When you look at all that Molly Tuttle — a staple of bluegrass stages and member of the band the Goodbye Girls — has accomplished in her career as a songwriter and multi-instrumentalist, it might be surprising to learn that she only recently released her first solo project. Tuttle did in fact just make her solo debut in June, though, with Rise, a seven-song collection that sees the Nashville transplant exploring sounds that venture outside the realm of traditional roots music. Produced by Kai Welch, Rise also features a stacked roster of guest musicians, including Darrell Scott, the Milk Carton Kids, Kathy Kallick and Nathaniel Smith.
American Songwriter caught up with Tuttle to discuss writing Rise, moving to Nashville, and the influence of Henry David Thoreau.
You just released your solo debut, Rise. When did you begin writing the project? Was there a particular song that jumpstarted the process for you?
Some of the songs were written before I went to college, some were written when I was studying music in Boston and some were written after I had graduated and moved to Nashville, so it was over quite a long period of time. One of the last songs I wrote was “Friend and a Friend” which I co-wrote with Korby Lenker. That one seemed to really complete the bunch.
Do you have a writing process that you typically follow? If so, what is it like?
I like to mix up my writing process a lot. Sometimes I will start with a small lyrical idea that I’ve saved on my phone or in a notebook. Other times I will find a guitar riff or chordal idea that I like and go from there. It depends on what sparks my interest in the moment when I sit down to start writing.
You worked with producer Kai Welch on this project. What did he bring to the table?

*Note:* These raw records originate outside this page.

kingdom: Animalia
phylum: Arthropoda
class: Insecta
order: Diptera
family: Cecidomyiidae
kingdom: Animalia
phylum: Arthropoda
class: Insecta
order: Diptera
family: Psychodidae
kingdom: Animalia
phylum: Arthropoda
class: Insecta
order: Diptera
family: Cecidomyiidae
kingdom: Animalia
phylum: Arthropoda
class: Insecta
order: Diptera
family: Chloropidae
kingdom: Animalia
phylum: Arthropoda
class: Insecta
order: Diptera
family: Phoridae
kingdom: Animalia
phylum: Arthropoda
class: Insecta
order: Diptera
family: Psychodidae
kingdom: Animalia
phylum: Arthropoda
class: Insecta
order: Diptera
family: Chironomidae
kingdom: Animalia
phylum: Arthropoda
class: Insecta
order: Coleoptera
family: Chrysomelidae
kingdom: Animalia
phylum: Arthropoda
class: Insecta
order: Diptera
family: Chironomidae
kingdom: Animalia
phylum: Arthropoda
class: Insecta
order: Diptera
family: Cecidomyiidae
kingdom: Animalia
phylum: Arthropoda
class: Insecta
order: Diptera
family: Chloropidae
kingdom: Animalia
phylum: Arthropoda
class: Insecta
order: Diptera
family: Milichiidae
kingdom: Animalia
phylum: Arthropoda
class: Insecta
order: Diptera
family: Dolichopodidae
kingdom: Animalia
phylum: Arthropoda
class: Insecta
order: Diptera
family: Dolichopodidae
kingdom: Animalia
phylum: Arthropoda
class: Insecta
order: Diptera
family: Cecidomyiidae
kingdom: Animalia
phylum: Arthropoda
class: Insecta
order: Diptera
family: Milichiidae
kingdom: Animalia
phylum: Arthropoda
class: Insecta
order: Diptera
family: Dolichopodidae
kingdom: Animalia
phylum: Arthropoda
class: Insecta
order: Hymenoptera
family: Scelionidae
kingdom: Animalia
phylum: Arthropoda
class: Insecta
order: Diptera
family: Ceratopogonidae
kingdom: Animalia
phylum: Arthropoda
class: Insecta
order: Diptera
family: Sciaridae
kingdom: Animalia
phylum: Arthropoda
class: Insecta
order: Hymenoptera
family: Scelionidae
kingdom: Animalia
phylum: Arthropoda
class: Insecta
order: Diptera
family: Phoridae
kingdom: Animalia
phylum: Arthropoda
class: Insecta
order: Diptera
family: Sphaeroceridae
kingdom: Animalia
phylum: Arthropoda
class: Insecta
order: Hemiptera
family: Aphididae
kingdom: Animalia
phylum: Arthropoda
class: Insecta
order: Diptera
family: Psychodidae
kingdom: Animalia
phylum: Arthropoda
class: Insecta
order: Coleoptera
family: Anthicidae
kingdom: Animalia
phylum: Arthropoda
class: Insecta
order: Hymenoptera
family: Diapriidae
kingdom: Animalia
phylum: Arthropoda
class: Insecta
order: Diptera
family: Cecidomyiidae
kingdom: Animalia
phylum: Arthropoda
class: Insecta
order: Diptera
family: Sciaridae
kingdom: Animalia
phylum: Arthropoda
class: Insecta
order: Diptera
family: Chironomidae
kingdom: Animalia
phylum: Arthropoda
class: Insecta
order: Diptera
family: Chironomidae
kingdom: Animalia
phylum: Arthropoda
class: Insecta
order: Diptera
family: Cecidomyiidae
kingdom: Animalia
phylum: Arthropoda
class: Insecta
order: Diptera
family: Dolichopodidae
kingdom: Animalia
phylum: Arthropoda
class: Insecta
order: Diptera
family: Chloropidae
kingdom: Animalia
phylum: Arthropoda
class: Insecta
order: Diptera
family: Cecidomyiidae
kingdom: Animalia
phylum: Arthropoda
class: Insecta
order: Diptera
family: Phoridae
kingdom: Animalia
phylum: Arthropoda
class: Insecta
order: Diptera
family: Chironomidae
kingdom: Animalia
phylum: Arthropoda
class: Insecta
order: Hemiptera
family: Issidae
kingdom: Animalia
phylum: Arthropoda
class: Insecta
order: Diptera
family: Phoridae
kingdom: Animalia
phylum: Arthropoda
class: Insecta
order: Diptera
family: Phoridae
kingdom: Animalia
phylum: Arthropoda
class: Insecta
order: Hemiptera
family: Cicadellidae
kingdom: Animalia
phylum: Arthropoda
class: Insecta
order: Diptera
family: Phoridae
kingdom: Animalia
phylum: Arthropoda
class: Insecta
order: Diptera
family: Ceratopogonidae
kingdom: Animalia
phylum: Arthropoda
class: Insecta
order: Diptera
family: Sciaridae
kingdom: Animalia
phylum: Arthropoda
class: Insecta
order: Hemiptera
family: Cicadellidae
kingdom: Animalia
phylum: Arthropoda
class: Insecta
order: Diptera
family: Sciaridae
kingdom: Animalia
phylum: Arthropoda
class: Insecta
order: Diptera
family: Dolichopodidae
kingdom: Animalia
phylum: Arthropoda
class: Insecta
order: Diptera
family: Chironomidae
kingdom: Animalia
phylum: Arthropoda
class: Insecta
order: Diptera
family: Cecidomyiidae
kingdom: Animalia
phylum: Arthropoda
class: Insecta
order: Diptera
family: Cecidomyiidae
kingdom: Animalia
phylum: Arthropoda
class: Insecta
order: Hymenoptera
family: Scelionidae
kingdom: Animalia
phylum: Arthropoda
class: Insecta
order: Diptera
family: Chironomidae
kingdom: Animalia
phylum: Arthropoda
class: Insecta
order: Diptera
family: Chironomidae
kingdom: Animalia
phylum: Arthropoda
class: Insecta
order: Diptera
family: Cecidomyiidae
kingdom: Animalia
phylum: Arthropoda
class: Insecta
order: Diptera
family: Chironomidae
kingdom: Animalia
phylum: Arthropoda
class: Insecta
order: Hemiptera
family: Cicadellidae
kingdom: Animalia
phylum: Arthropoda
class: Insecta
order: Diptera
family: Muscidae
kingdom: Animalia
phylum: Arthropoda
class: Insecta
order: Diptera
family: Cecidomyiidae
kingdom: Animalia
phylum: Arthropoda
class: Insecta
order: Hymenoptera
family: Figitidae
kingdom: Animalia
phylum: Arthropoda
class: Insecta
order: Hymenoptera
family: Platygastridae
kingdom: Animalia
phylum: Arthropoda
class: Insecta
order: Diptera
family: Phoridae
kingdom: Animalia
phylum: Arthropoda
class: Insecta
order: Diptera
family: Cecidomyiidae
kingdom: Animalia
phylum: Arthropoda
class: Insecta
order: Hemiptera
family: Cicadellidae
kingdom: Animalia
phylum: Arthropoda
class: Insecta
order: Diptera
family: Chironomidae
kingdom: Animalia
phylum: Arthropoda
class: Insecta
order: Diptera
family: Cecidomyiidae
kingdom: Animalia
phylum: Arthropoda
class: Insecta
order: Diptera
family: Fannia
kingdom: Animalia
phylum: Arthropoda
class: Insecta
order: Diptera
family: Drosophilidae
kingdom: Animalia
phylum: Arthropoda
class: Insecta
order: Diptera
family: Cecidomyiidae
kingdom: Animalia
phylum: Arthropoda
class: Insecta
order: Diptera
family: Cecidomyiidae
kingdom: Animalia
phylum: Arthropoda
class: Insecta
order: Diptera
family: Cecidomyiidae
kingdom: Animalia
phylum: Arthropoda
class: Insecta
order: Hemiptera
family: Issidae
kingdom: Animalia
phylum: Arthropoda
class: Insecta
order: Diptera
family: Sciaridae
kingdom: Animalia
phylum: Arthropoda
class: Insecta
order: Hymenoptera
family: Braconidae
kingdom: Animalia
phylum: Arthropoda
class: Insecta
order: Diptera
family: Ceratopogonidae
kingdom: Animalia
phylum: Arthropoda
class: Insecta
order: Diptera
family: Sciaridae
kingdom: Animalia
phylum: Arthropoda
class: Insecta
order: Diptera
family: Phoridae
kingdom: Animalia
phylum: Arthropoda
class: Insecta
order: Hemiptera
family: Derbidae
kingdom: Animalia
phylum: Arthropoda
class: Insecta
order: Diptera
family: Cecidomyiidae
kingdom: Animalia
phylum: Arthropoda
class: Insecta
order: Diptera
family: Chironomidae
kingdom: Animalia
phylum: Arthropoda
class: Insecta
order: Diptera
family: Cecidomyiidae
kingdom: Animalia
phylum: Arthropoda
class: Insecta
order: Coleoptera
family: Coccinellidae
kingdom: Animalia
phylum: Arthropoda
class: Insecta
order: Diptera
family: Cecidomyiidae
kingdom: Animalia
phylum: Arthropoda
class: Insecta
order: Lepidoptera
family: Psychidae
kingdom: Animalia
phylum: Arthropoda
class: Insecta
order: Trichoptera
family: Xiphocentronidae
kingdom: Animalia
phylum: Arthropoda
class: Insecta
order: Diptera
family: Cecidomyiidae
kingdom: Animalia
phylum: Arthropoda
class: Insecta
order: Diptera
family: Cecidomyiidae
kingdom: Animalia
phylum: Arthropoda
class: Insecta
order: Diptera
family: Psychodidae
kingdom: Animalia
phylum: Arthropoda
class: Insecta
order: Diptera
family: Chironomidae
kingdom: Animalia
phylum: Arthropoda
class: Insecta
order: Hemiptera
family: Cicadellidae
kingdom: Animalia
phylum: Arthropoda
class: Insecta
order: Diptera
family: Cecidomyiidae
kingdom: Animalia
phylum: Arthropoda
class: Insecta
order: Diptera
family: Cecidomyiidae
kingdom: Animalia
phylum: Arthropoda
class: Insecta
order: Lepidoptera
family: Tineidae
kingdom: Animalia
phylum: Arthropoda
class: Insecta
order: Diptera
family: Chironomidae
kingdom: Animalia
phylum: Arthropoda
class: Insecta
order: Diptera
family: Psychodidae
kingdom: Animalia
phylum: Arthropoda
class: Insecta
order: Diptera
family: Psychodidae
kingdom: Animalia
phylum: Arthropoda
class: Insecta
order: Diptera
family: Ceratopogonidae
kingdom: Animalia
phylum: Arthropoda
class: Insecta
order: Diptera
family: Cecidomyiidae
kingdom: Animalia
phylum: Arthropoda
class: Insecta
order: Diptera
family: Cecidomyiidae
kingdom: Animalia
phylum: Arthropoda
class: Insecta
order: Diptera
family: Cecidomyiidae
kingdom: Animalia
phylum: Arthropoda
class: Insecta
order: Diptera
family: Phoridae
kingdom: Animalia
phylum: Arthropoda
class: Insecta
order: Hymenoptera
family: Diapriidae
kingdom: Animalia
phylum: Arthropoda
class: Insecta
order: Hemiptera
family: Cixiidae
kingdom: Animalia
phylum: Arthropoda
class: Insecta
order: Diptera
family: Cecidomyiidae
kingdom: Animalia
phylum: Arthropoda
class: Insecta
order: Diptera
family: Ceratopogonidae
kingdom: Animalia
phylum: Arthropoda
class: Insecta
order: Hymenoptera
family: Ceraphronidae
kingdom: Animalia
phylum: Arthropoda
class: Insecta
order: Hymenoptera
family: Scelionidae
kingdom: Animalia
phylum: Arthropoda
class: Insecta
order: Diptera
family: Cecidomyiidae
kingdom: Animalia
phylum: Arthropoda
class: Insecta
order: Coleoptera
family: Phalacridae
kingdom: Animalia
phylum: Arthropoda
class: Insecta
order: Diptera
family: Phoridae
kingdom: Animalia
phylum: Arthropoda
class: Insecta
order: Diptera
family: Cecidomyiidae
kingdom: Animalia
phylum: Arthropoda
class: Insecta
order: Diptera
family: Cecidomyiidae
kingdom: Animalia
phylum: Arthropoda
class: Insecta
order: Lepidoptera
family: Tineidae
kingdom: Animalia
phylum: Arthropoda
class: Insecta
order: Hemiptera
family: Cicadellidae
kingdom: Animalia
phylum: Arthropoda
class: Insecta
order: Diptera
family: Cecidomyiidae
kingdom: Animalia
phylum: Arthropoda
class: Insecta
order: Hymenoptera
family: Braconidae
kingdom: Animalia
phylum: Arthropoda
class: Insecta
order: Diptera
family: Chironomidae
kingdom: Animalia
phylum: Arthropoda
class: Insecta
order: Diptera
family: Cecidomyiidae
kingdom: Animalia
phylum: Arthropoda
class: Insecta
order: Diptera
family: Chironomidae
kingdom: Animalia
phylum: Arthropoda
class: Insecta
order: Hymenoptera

Kai helped me re-work some of my songs that I had been playing for a long time so that I heard them in fresh ways. He can play every instrument and has an amazing musical sense so he was super inspiring to work with and played and sang many of the parts on the album. We became good friends. He was super encouraging and great to work with.
This album pushes beyond musical boundaries in ways that people familiar with your previous work might be surprised by. What influenced these particular songs?
I was really wanting to explore new avenues and sounds with this project. I met so many incredible musicians from all different backgrounds when I moved to Nashville, and spent a lot of time writing and playing with new people so I was ready to incorporate different influences into these songs.
You have a great roster of guest artists on Rise. How did you get them on board?
Kai was great about finding the perfect musicians to compliment the songs. He reached out to Darrell Scott, Jano Rix and a lot of the other guest musicians, while I chose many of the core musicians like John Mailander and Wes Corbett who I had played with a lot before recording the EP. Around the time I was recording, I also went on tour opening for the Milk Carton Kids with a band I’m in called the Goodbye Girls. One night before the show they set up some microphones backstage and recorded the harmony parts on “Lightning in a Jar,” which turned out really beautiful I think.
Where did the title Rise come from?
It came from the song “Walden,” which I based around some passages out of the book Walden by Henry David Thoreau. The line that I took from the book is, “The life in us is like water in a river. It may rise this year, may rise higher than man has ever known.” I love this symbolism and think that Thoreau’s words are so relevant for the time we are in as a society right now. Music has the power to make people rise up and come together.
How has moving around a lot — from California to Boston to Nashville — over the last few years affected you as a songwriter?
Change is hard for me and writing has always been a good way to sort through my feelings and find my bearings in new situations. I have learned more about myself through leaving home and finding myself in new and unfamiliar places. I think this has helped deepen my writing in some ways.
Which of these new songs do you most look forward to playing live in upcoming shows?
“Good Enough” and “Walden” because they both contain messages that are meaningful to me and that I hope others can relate to as well!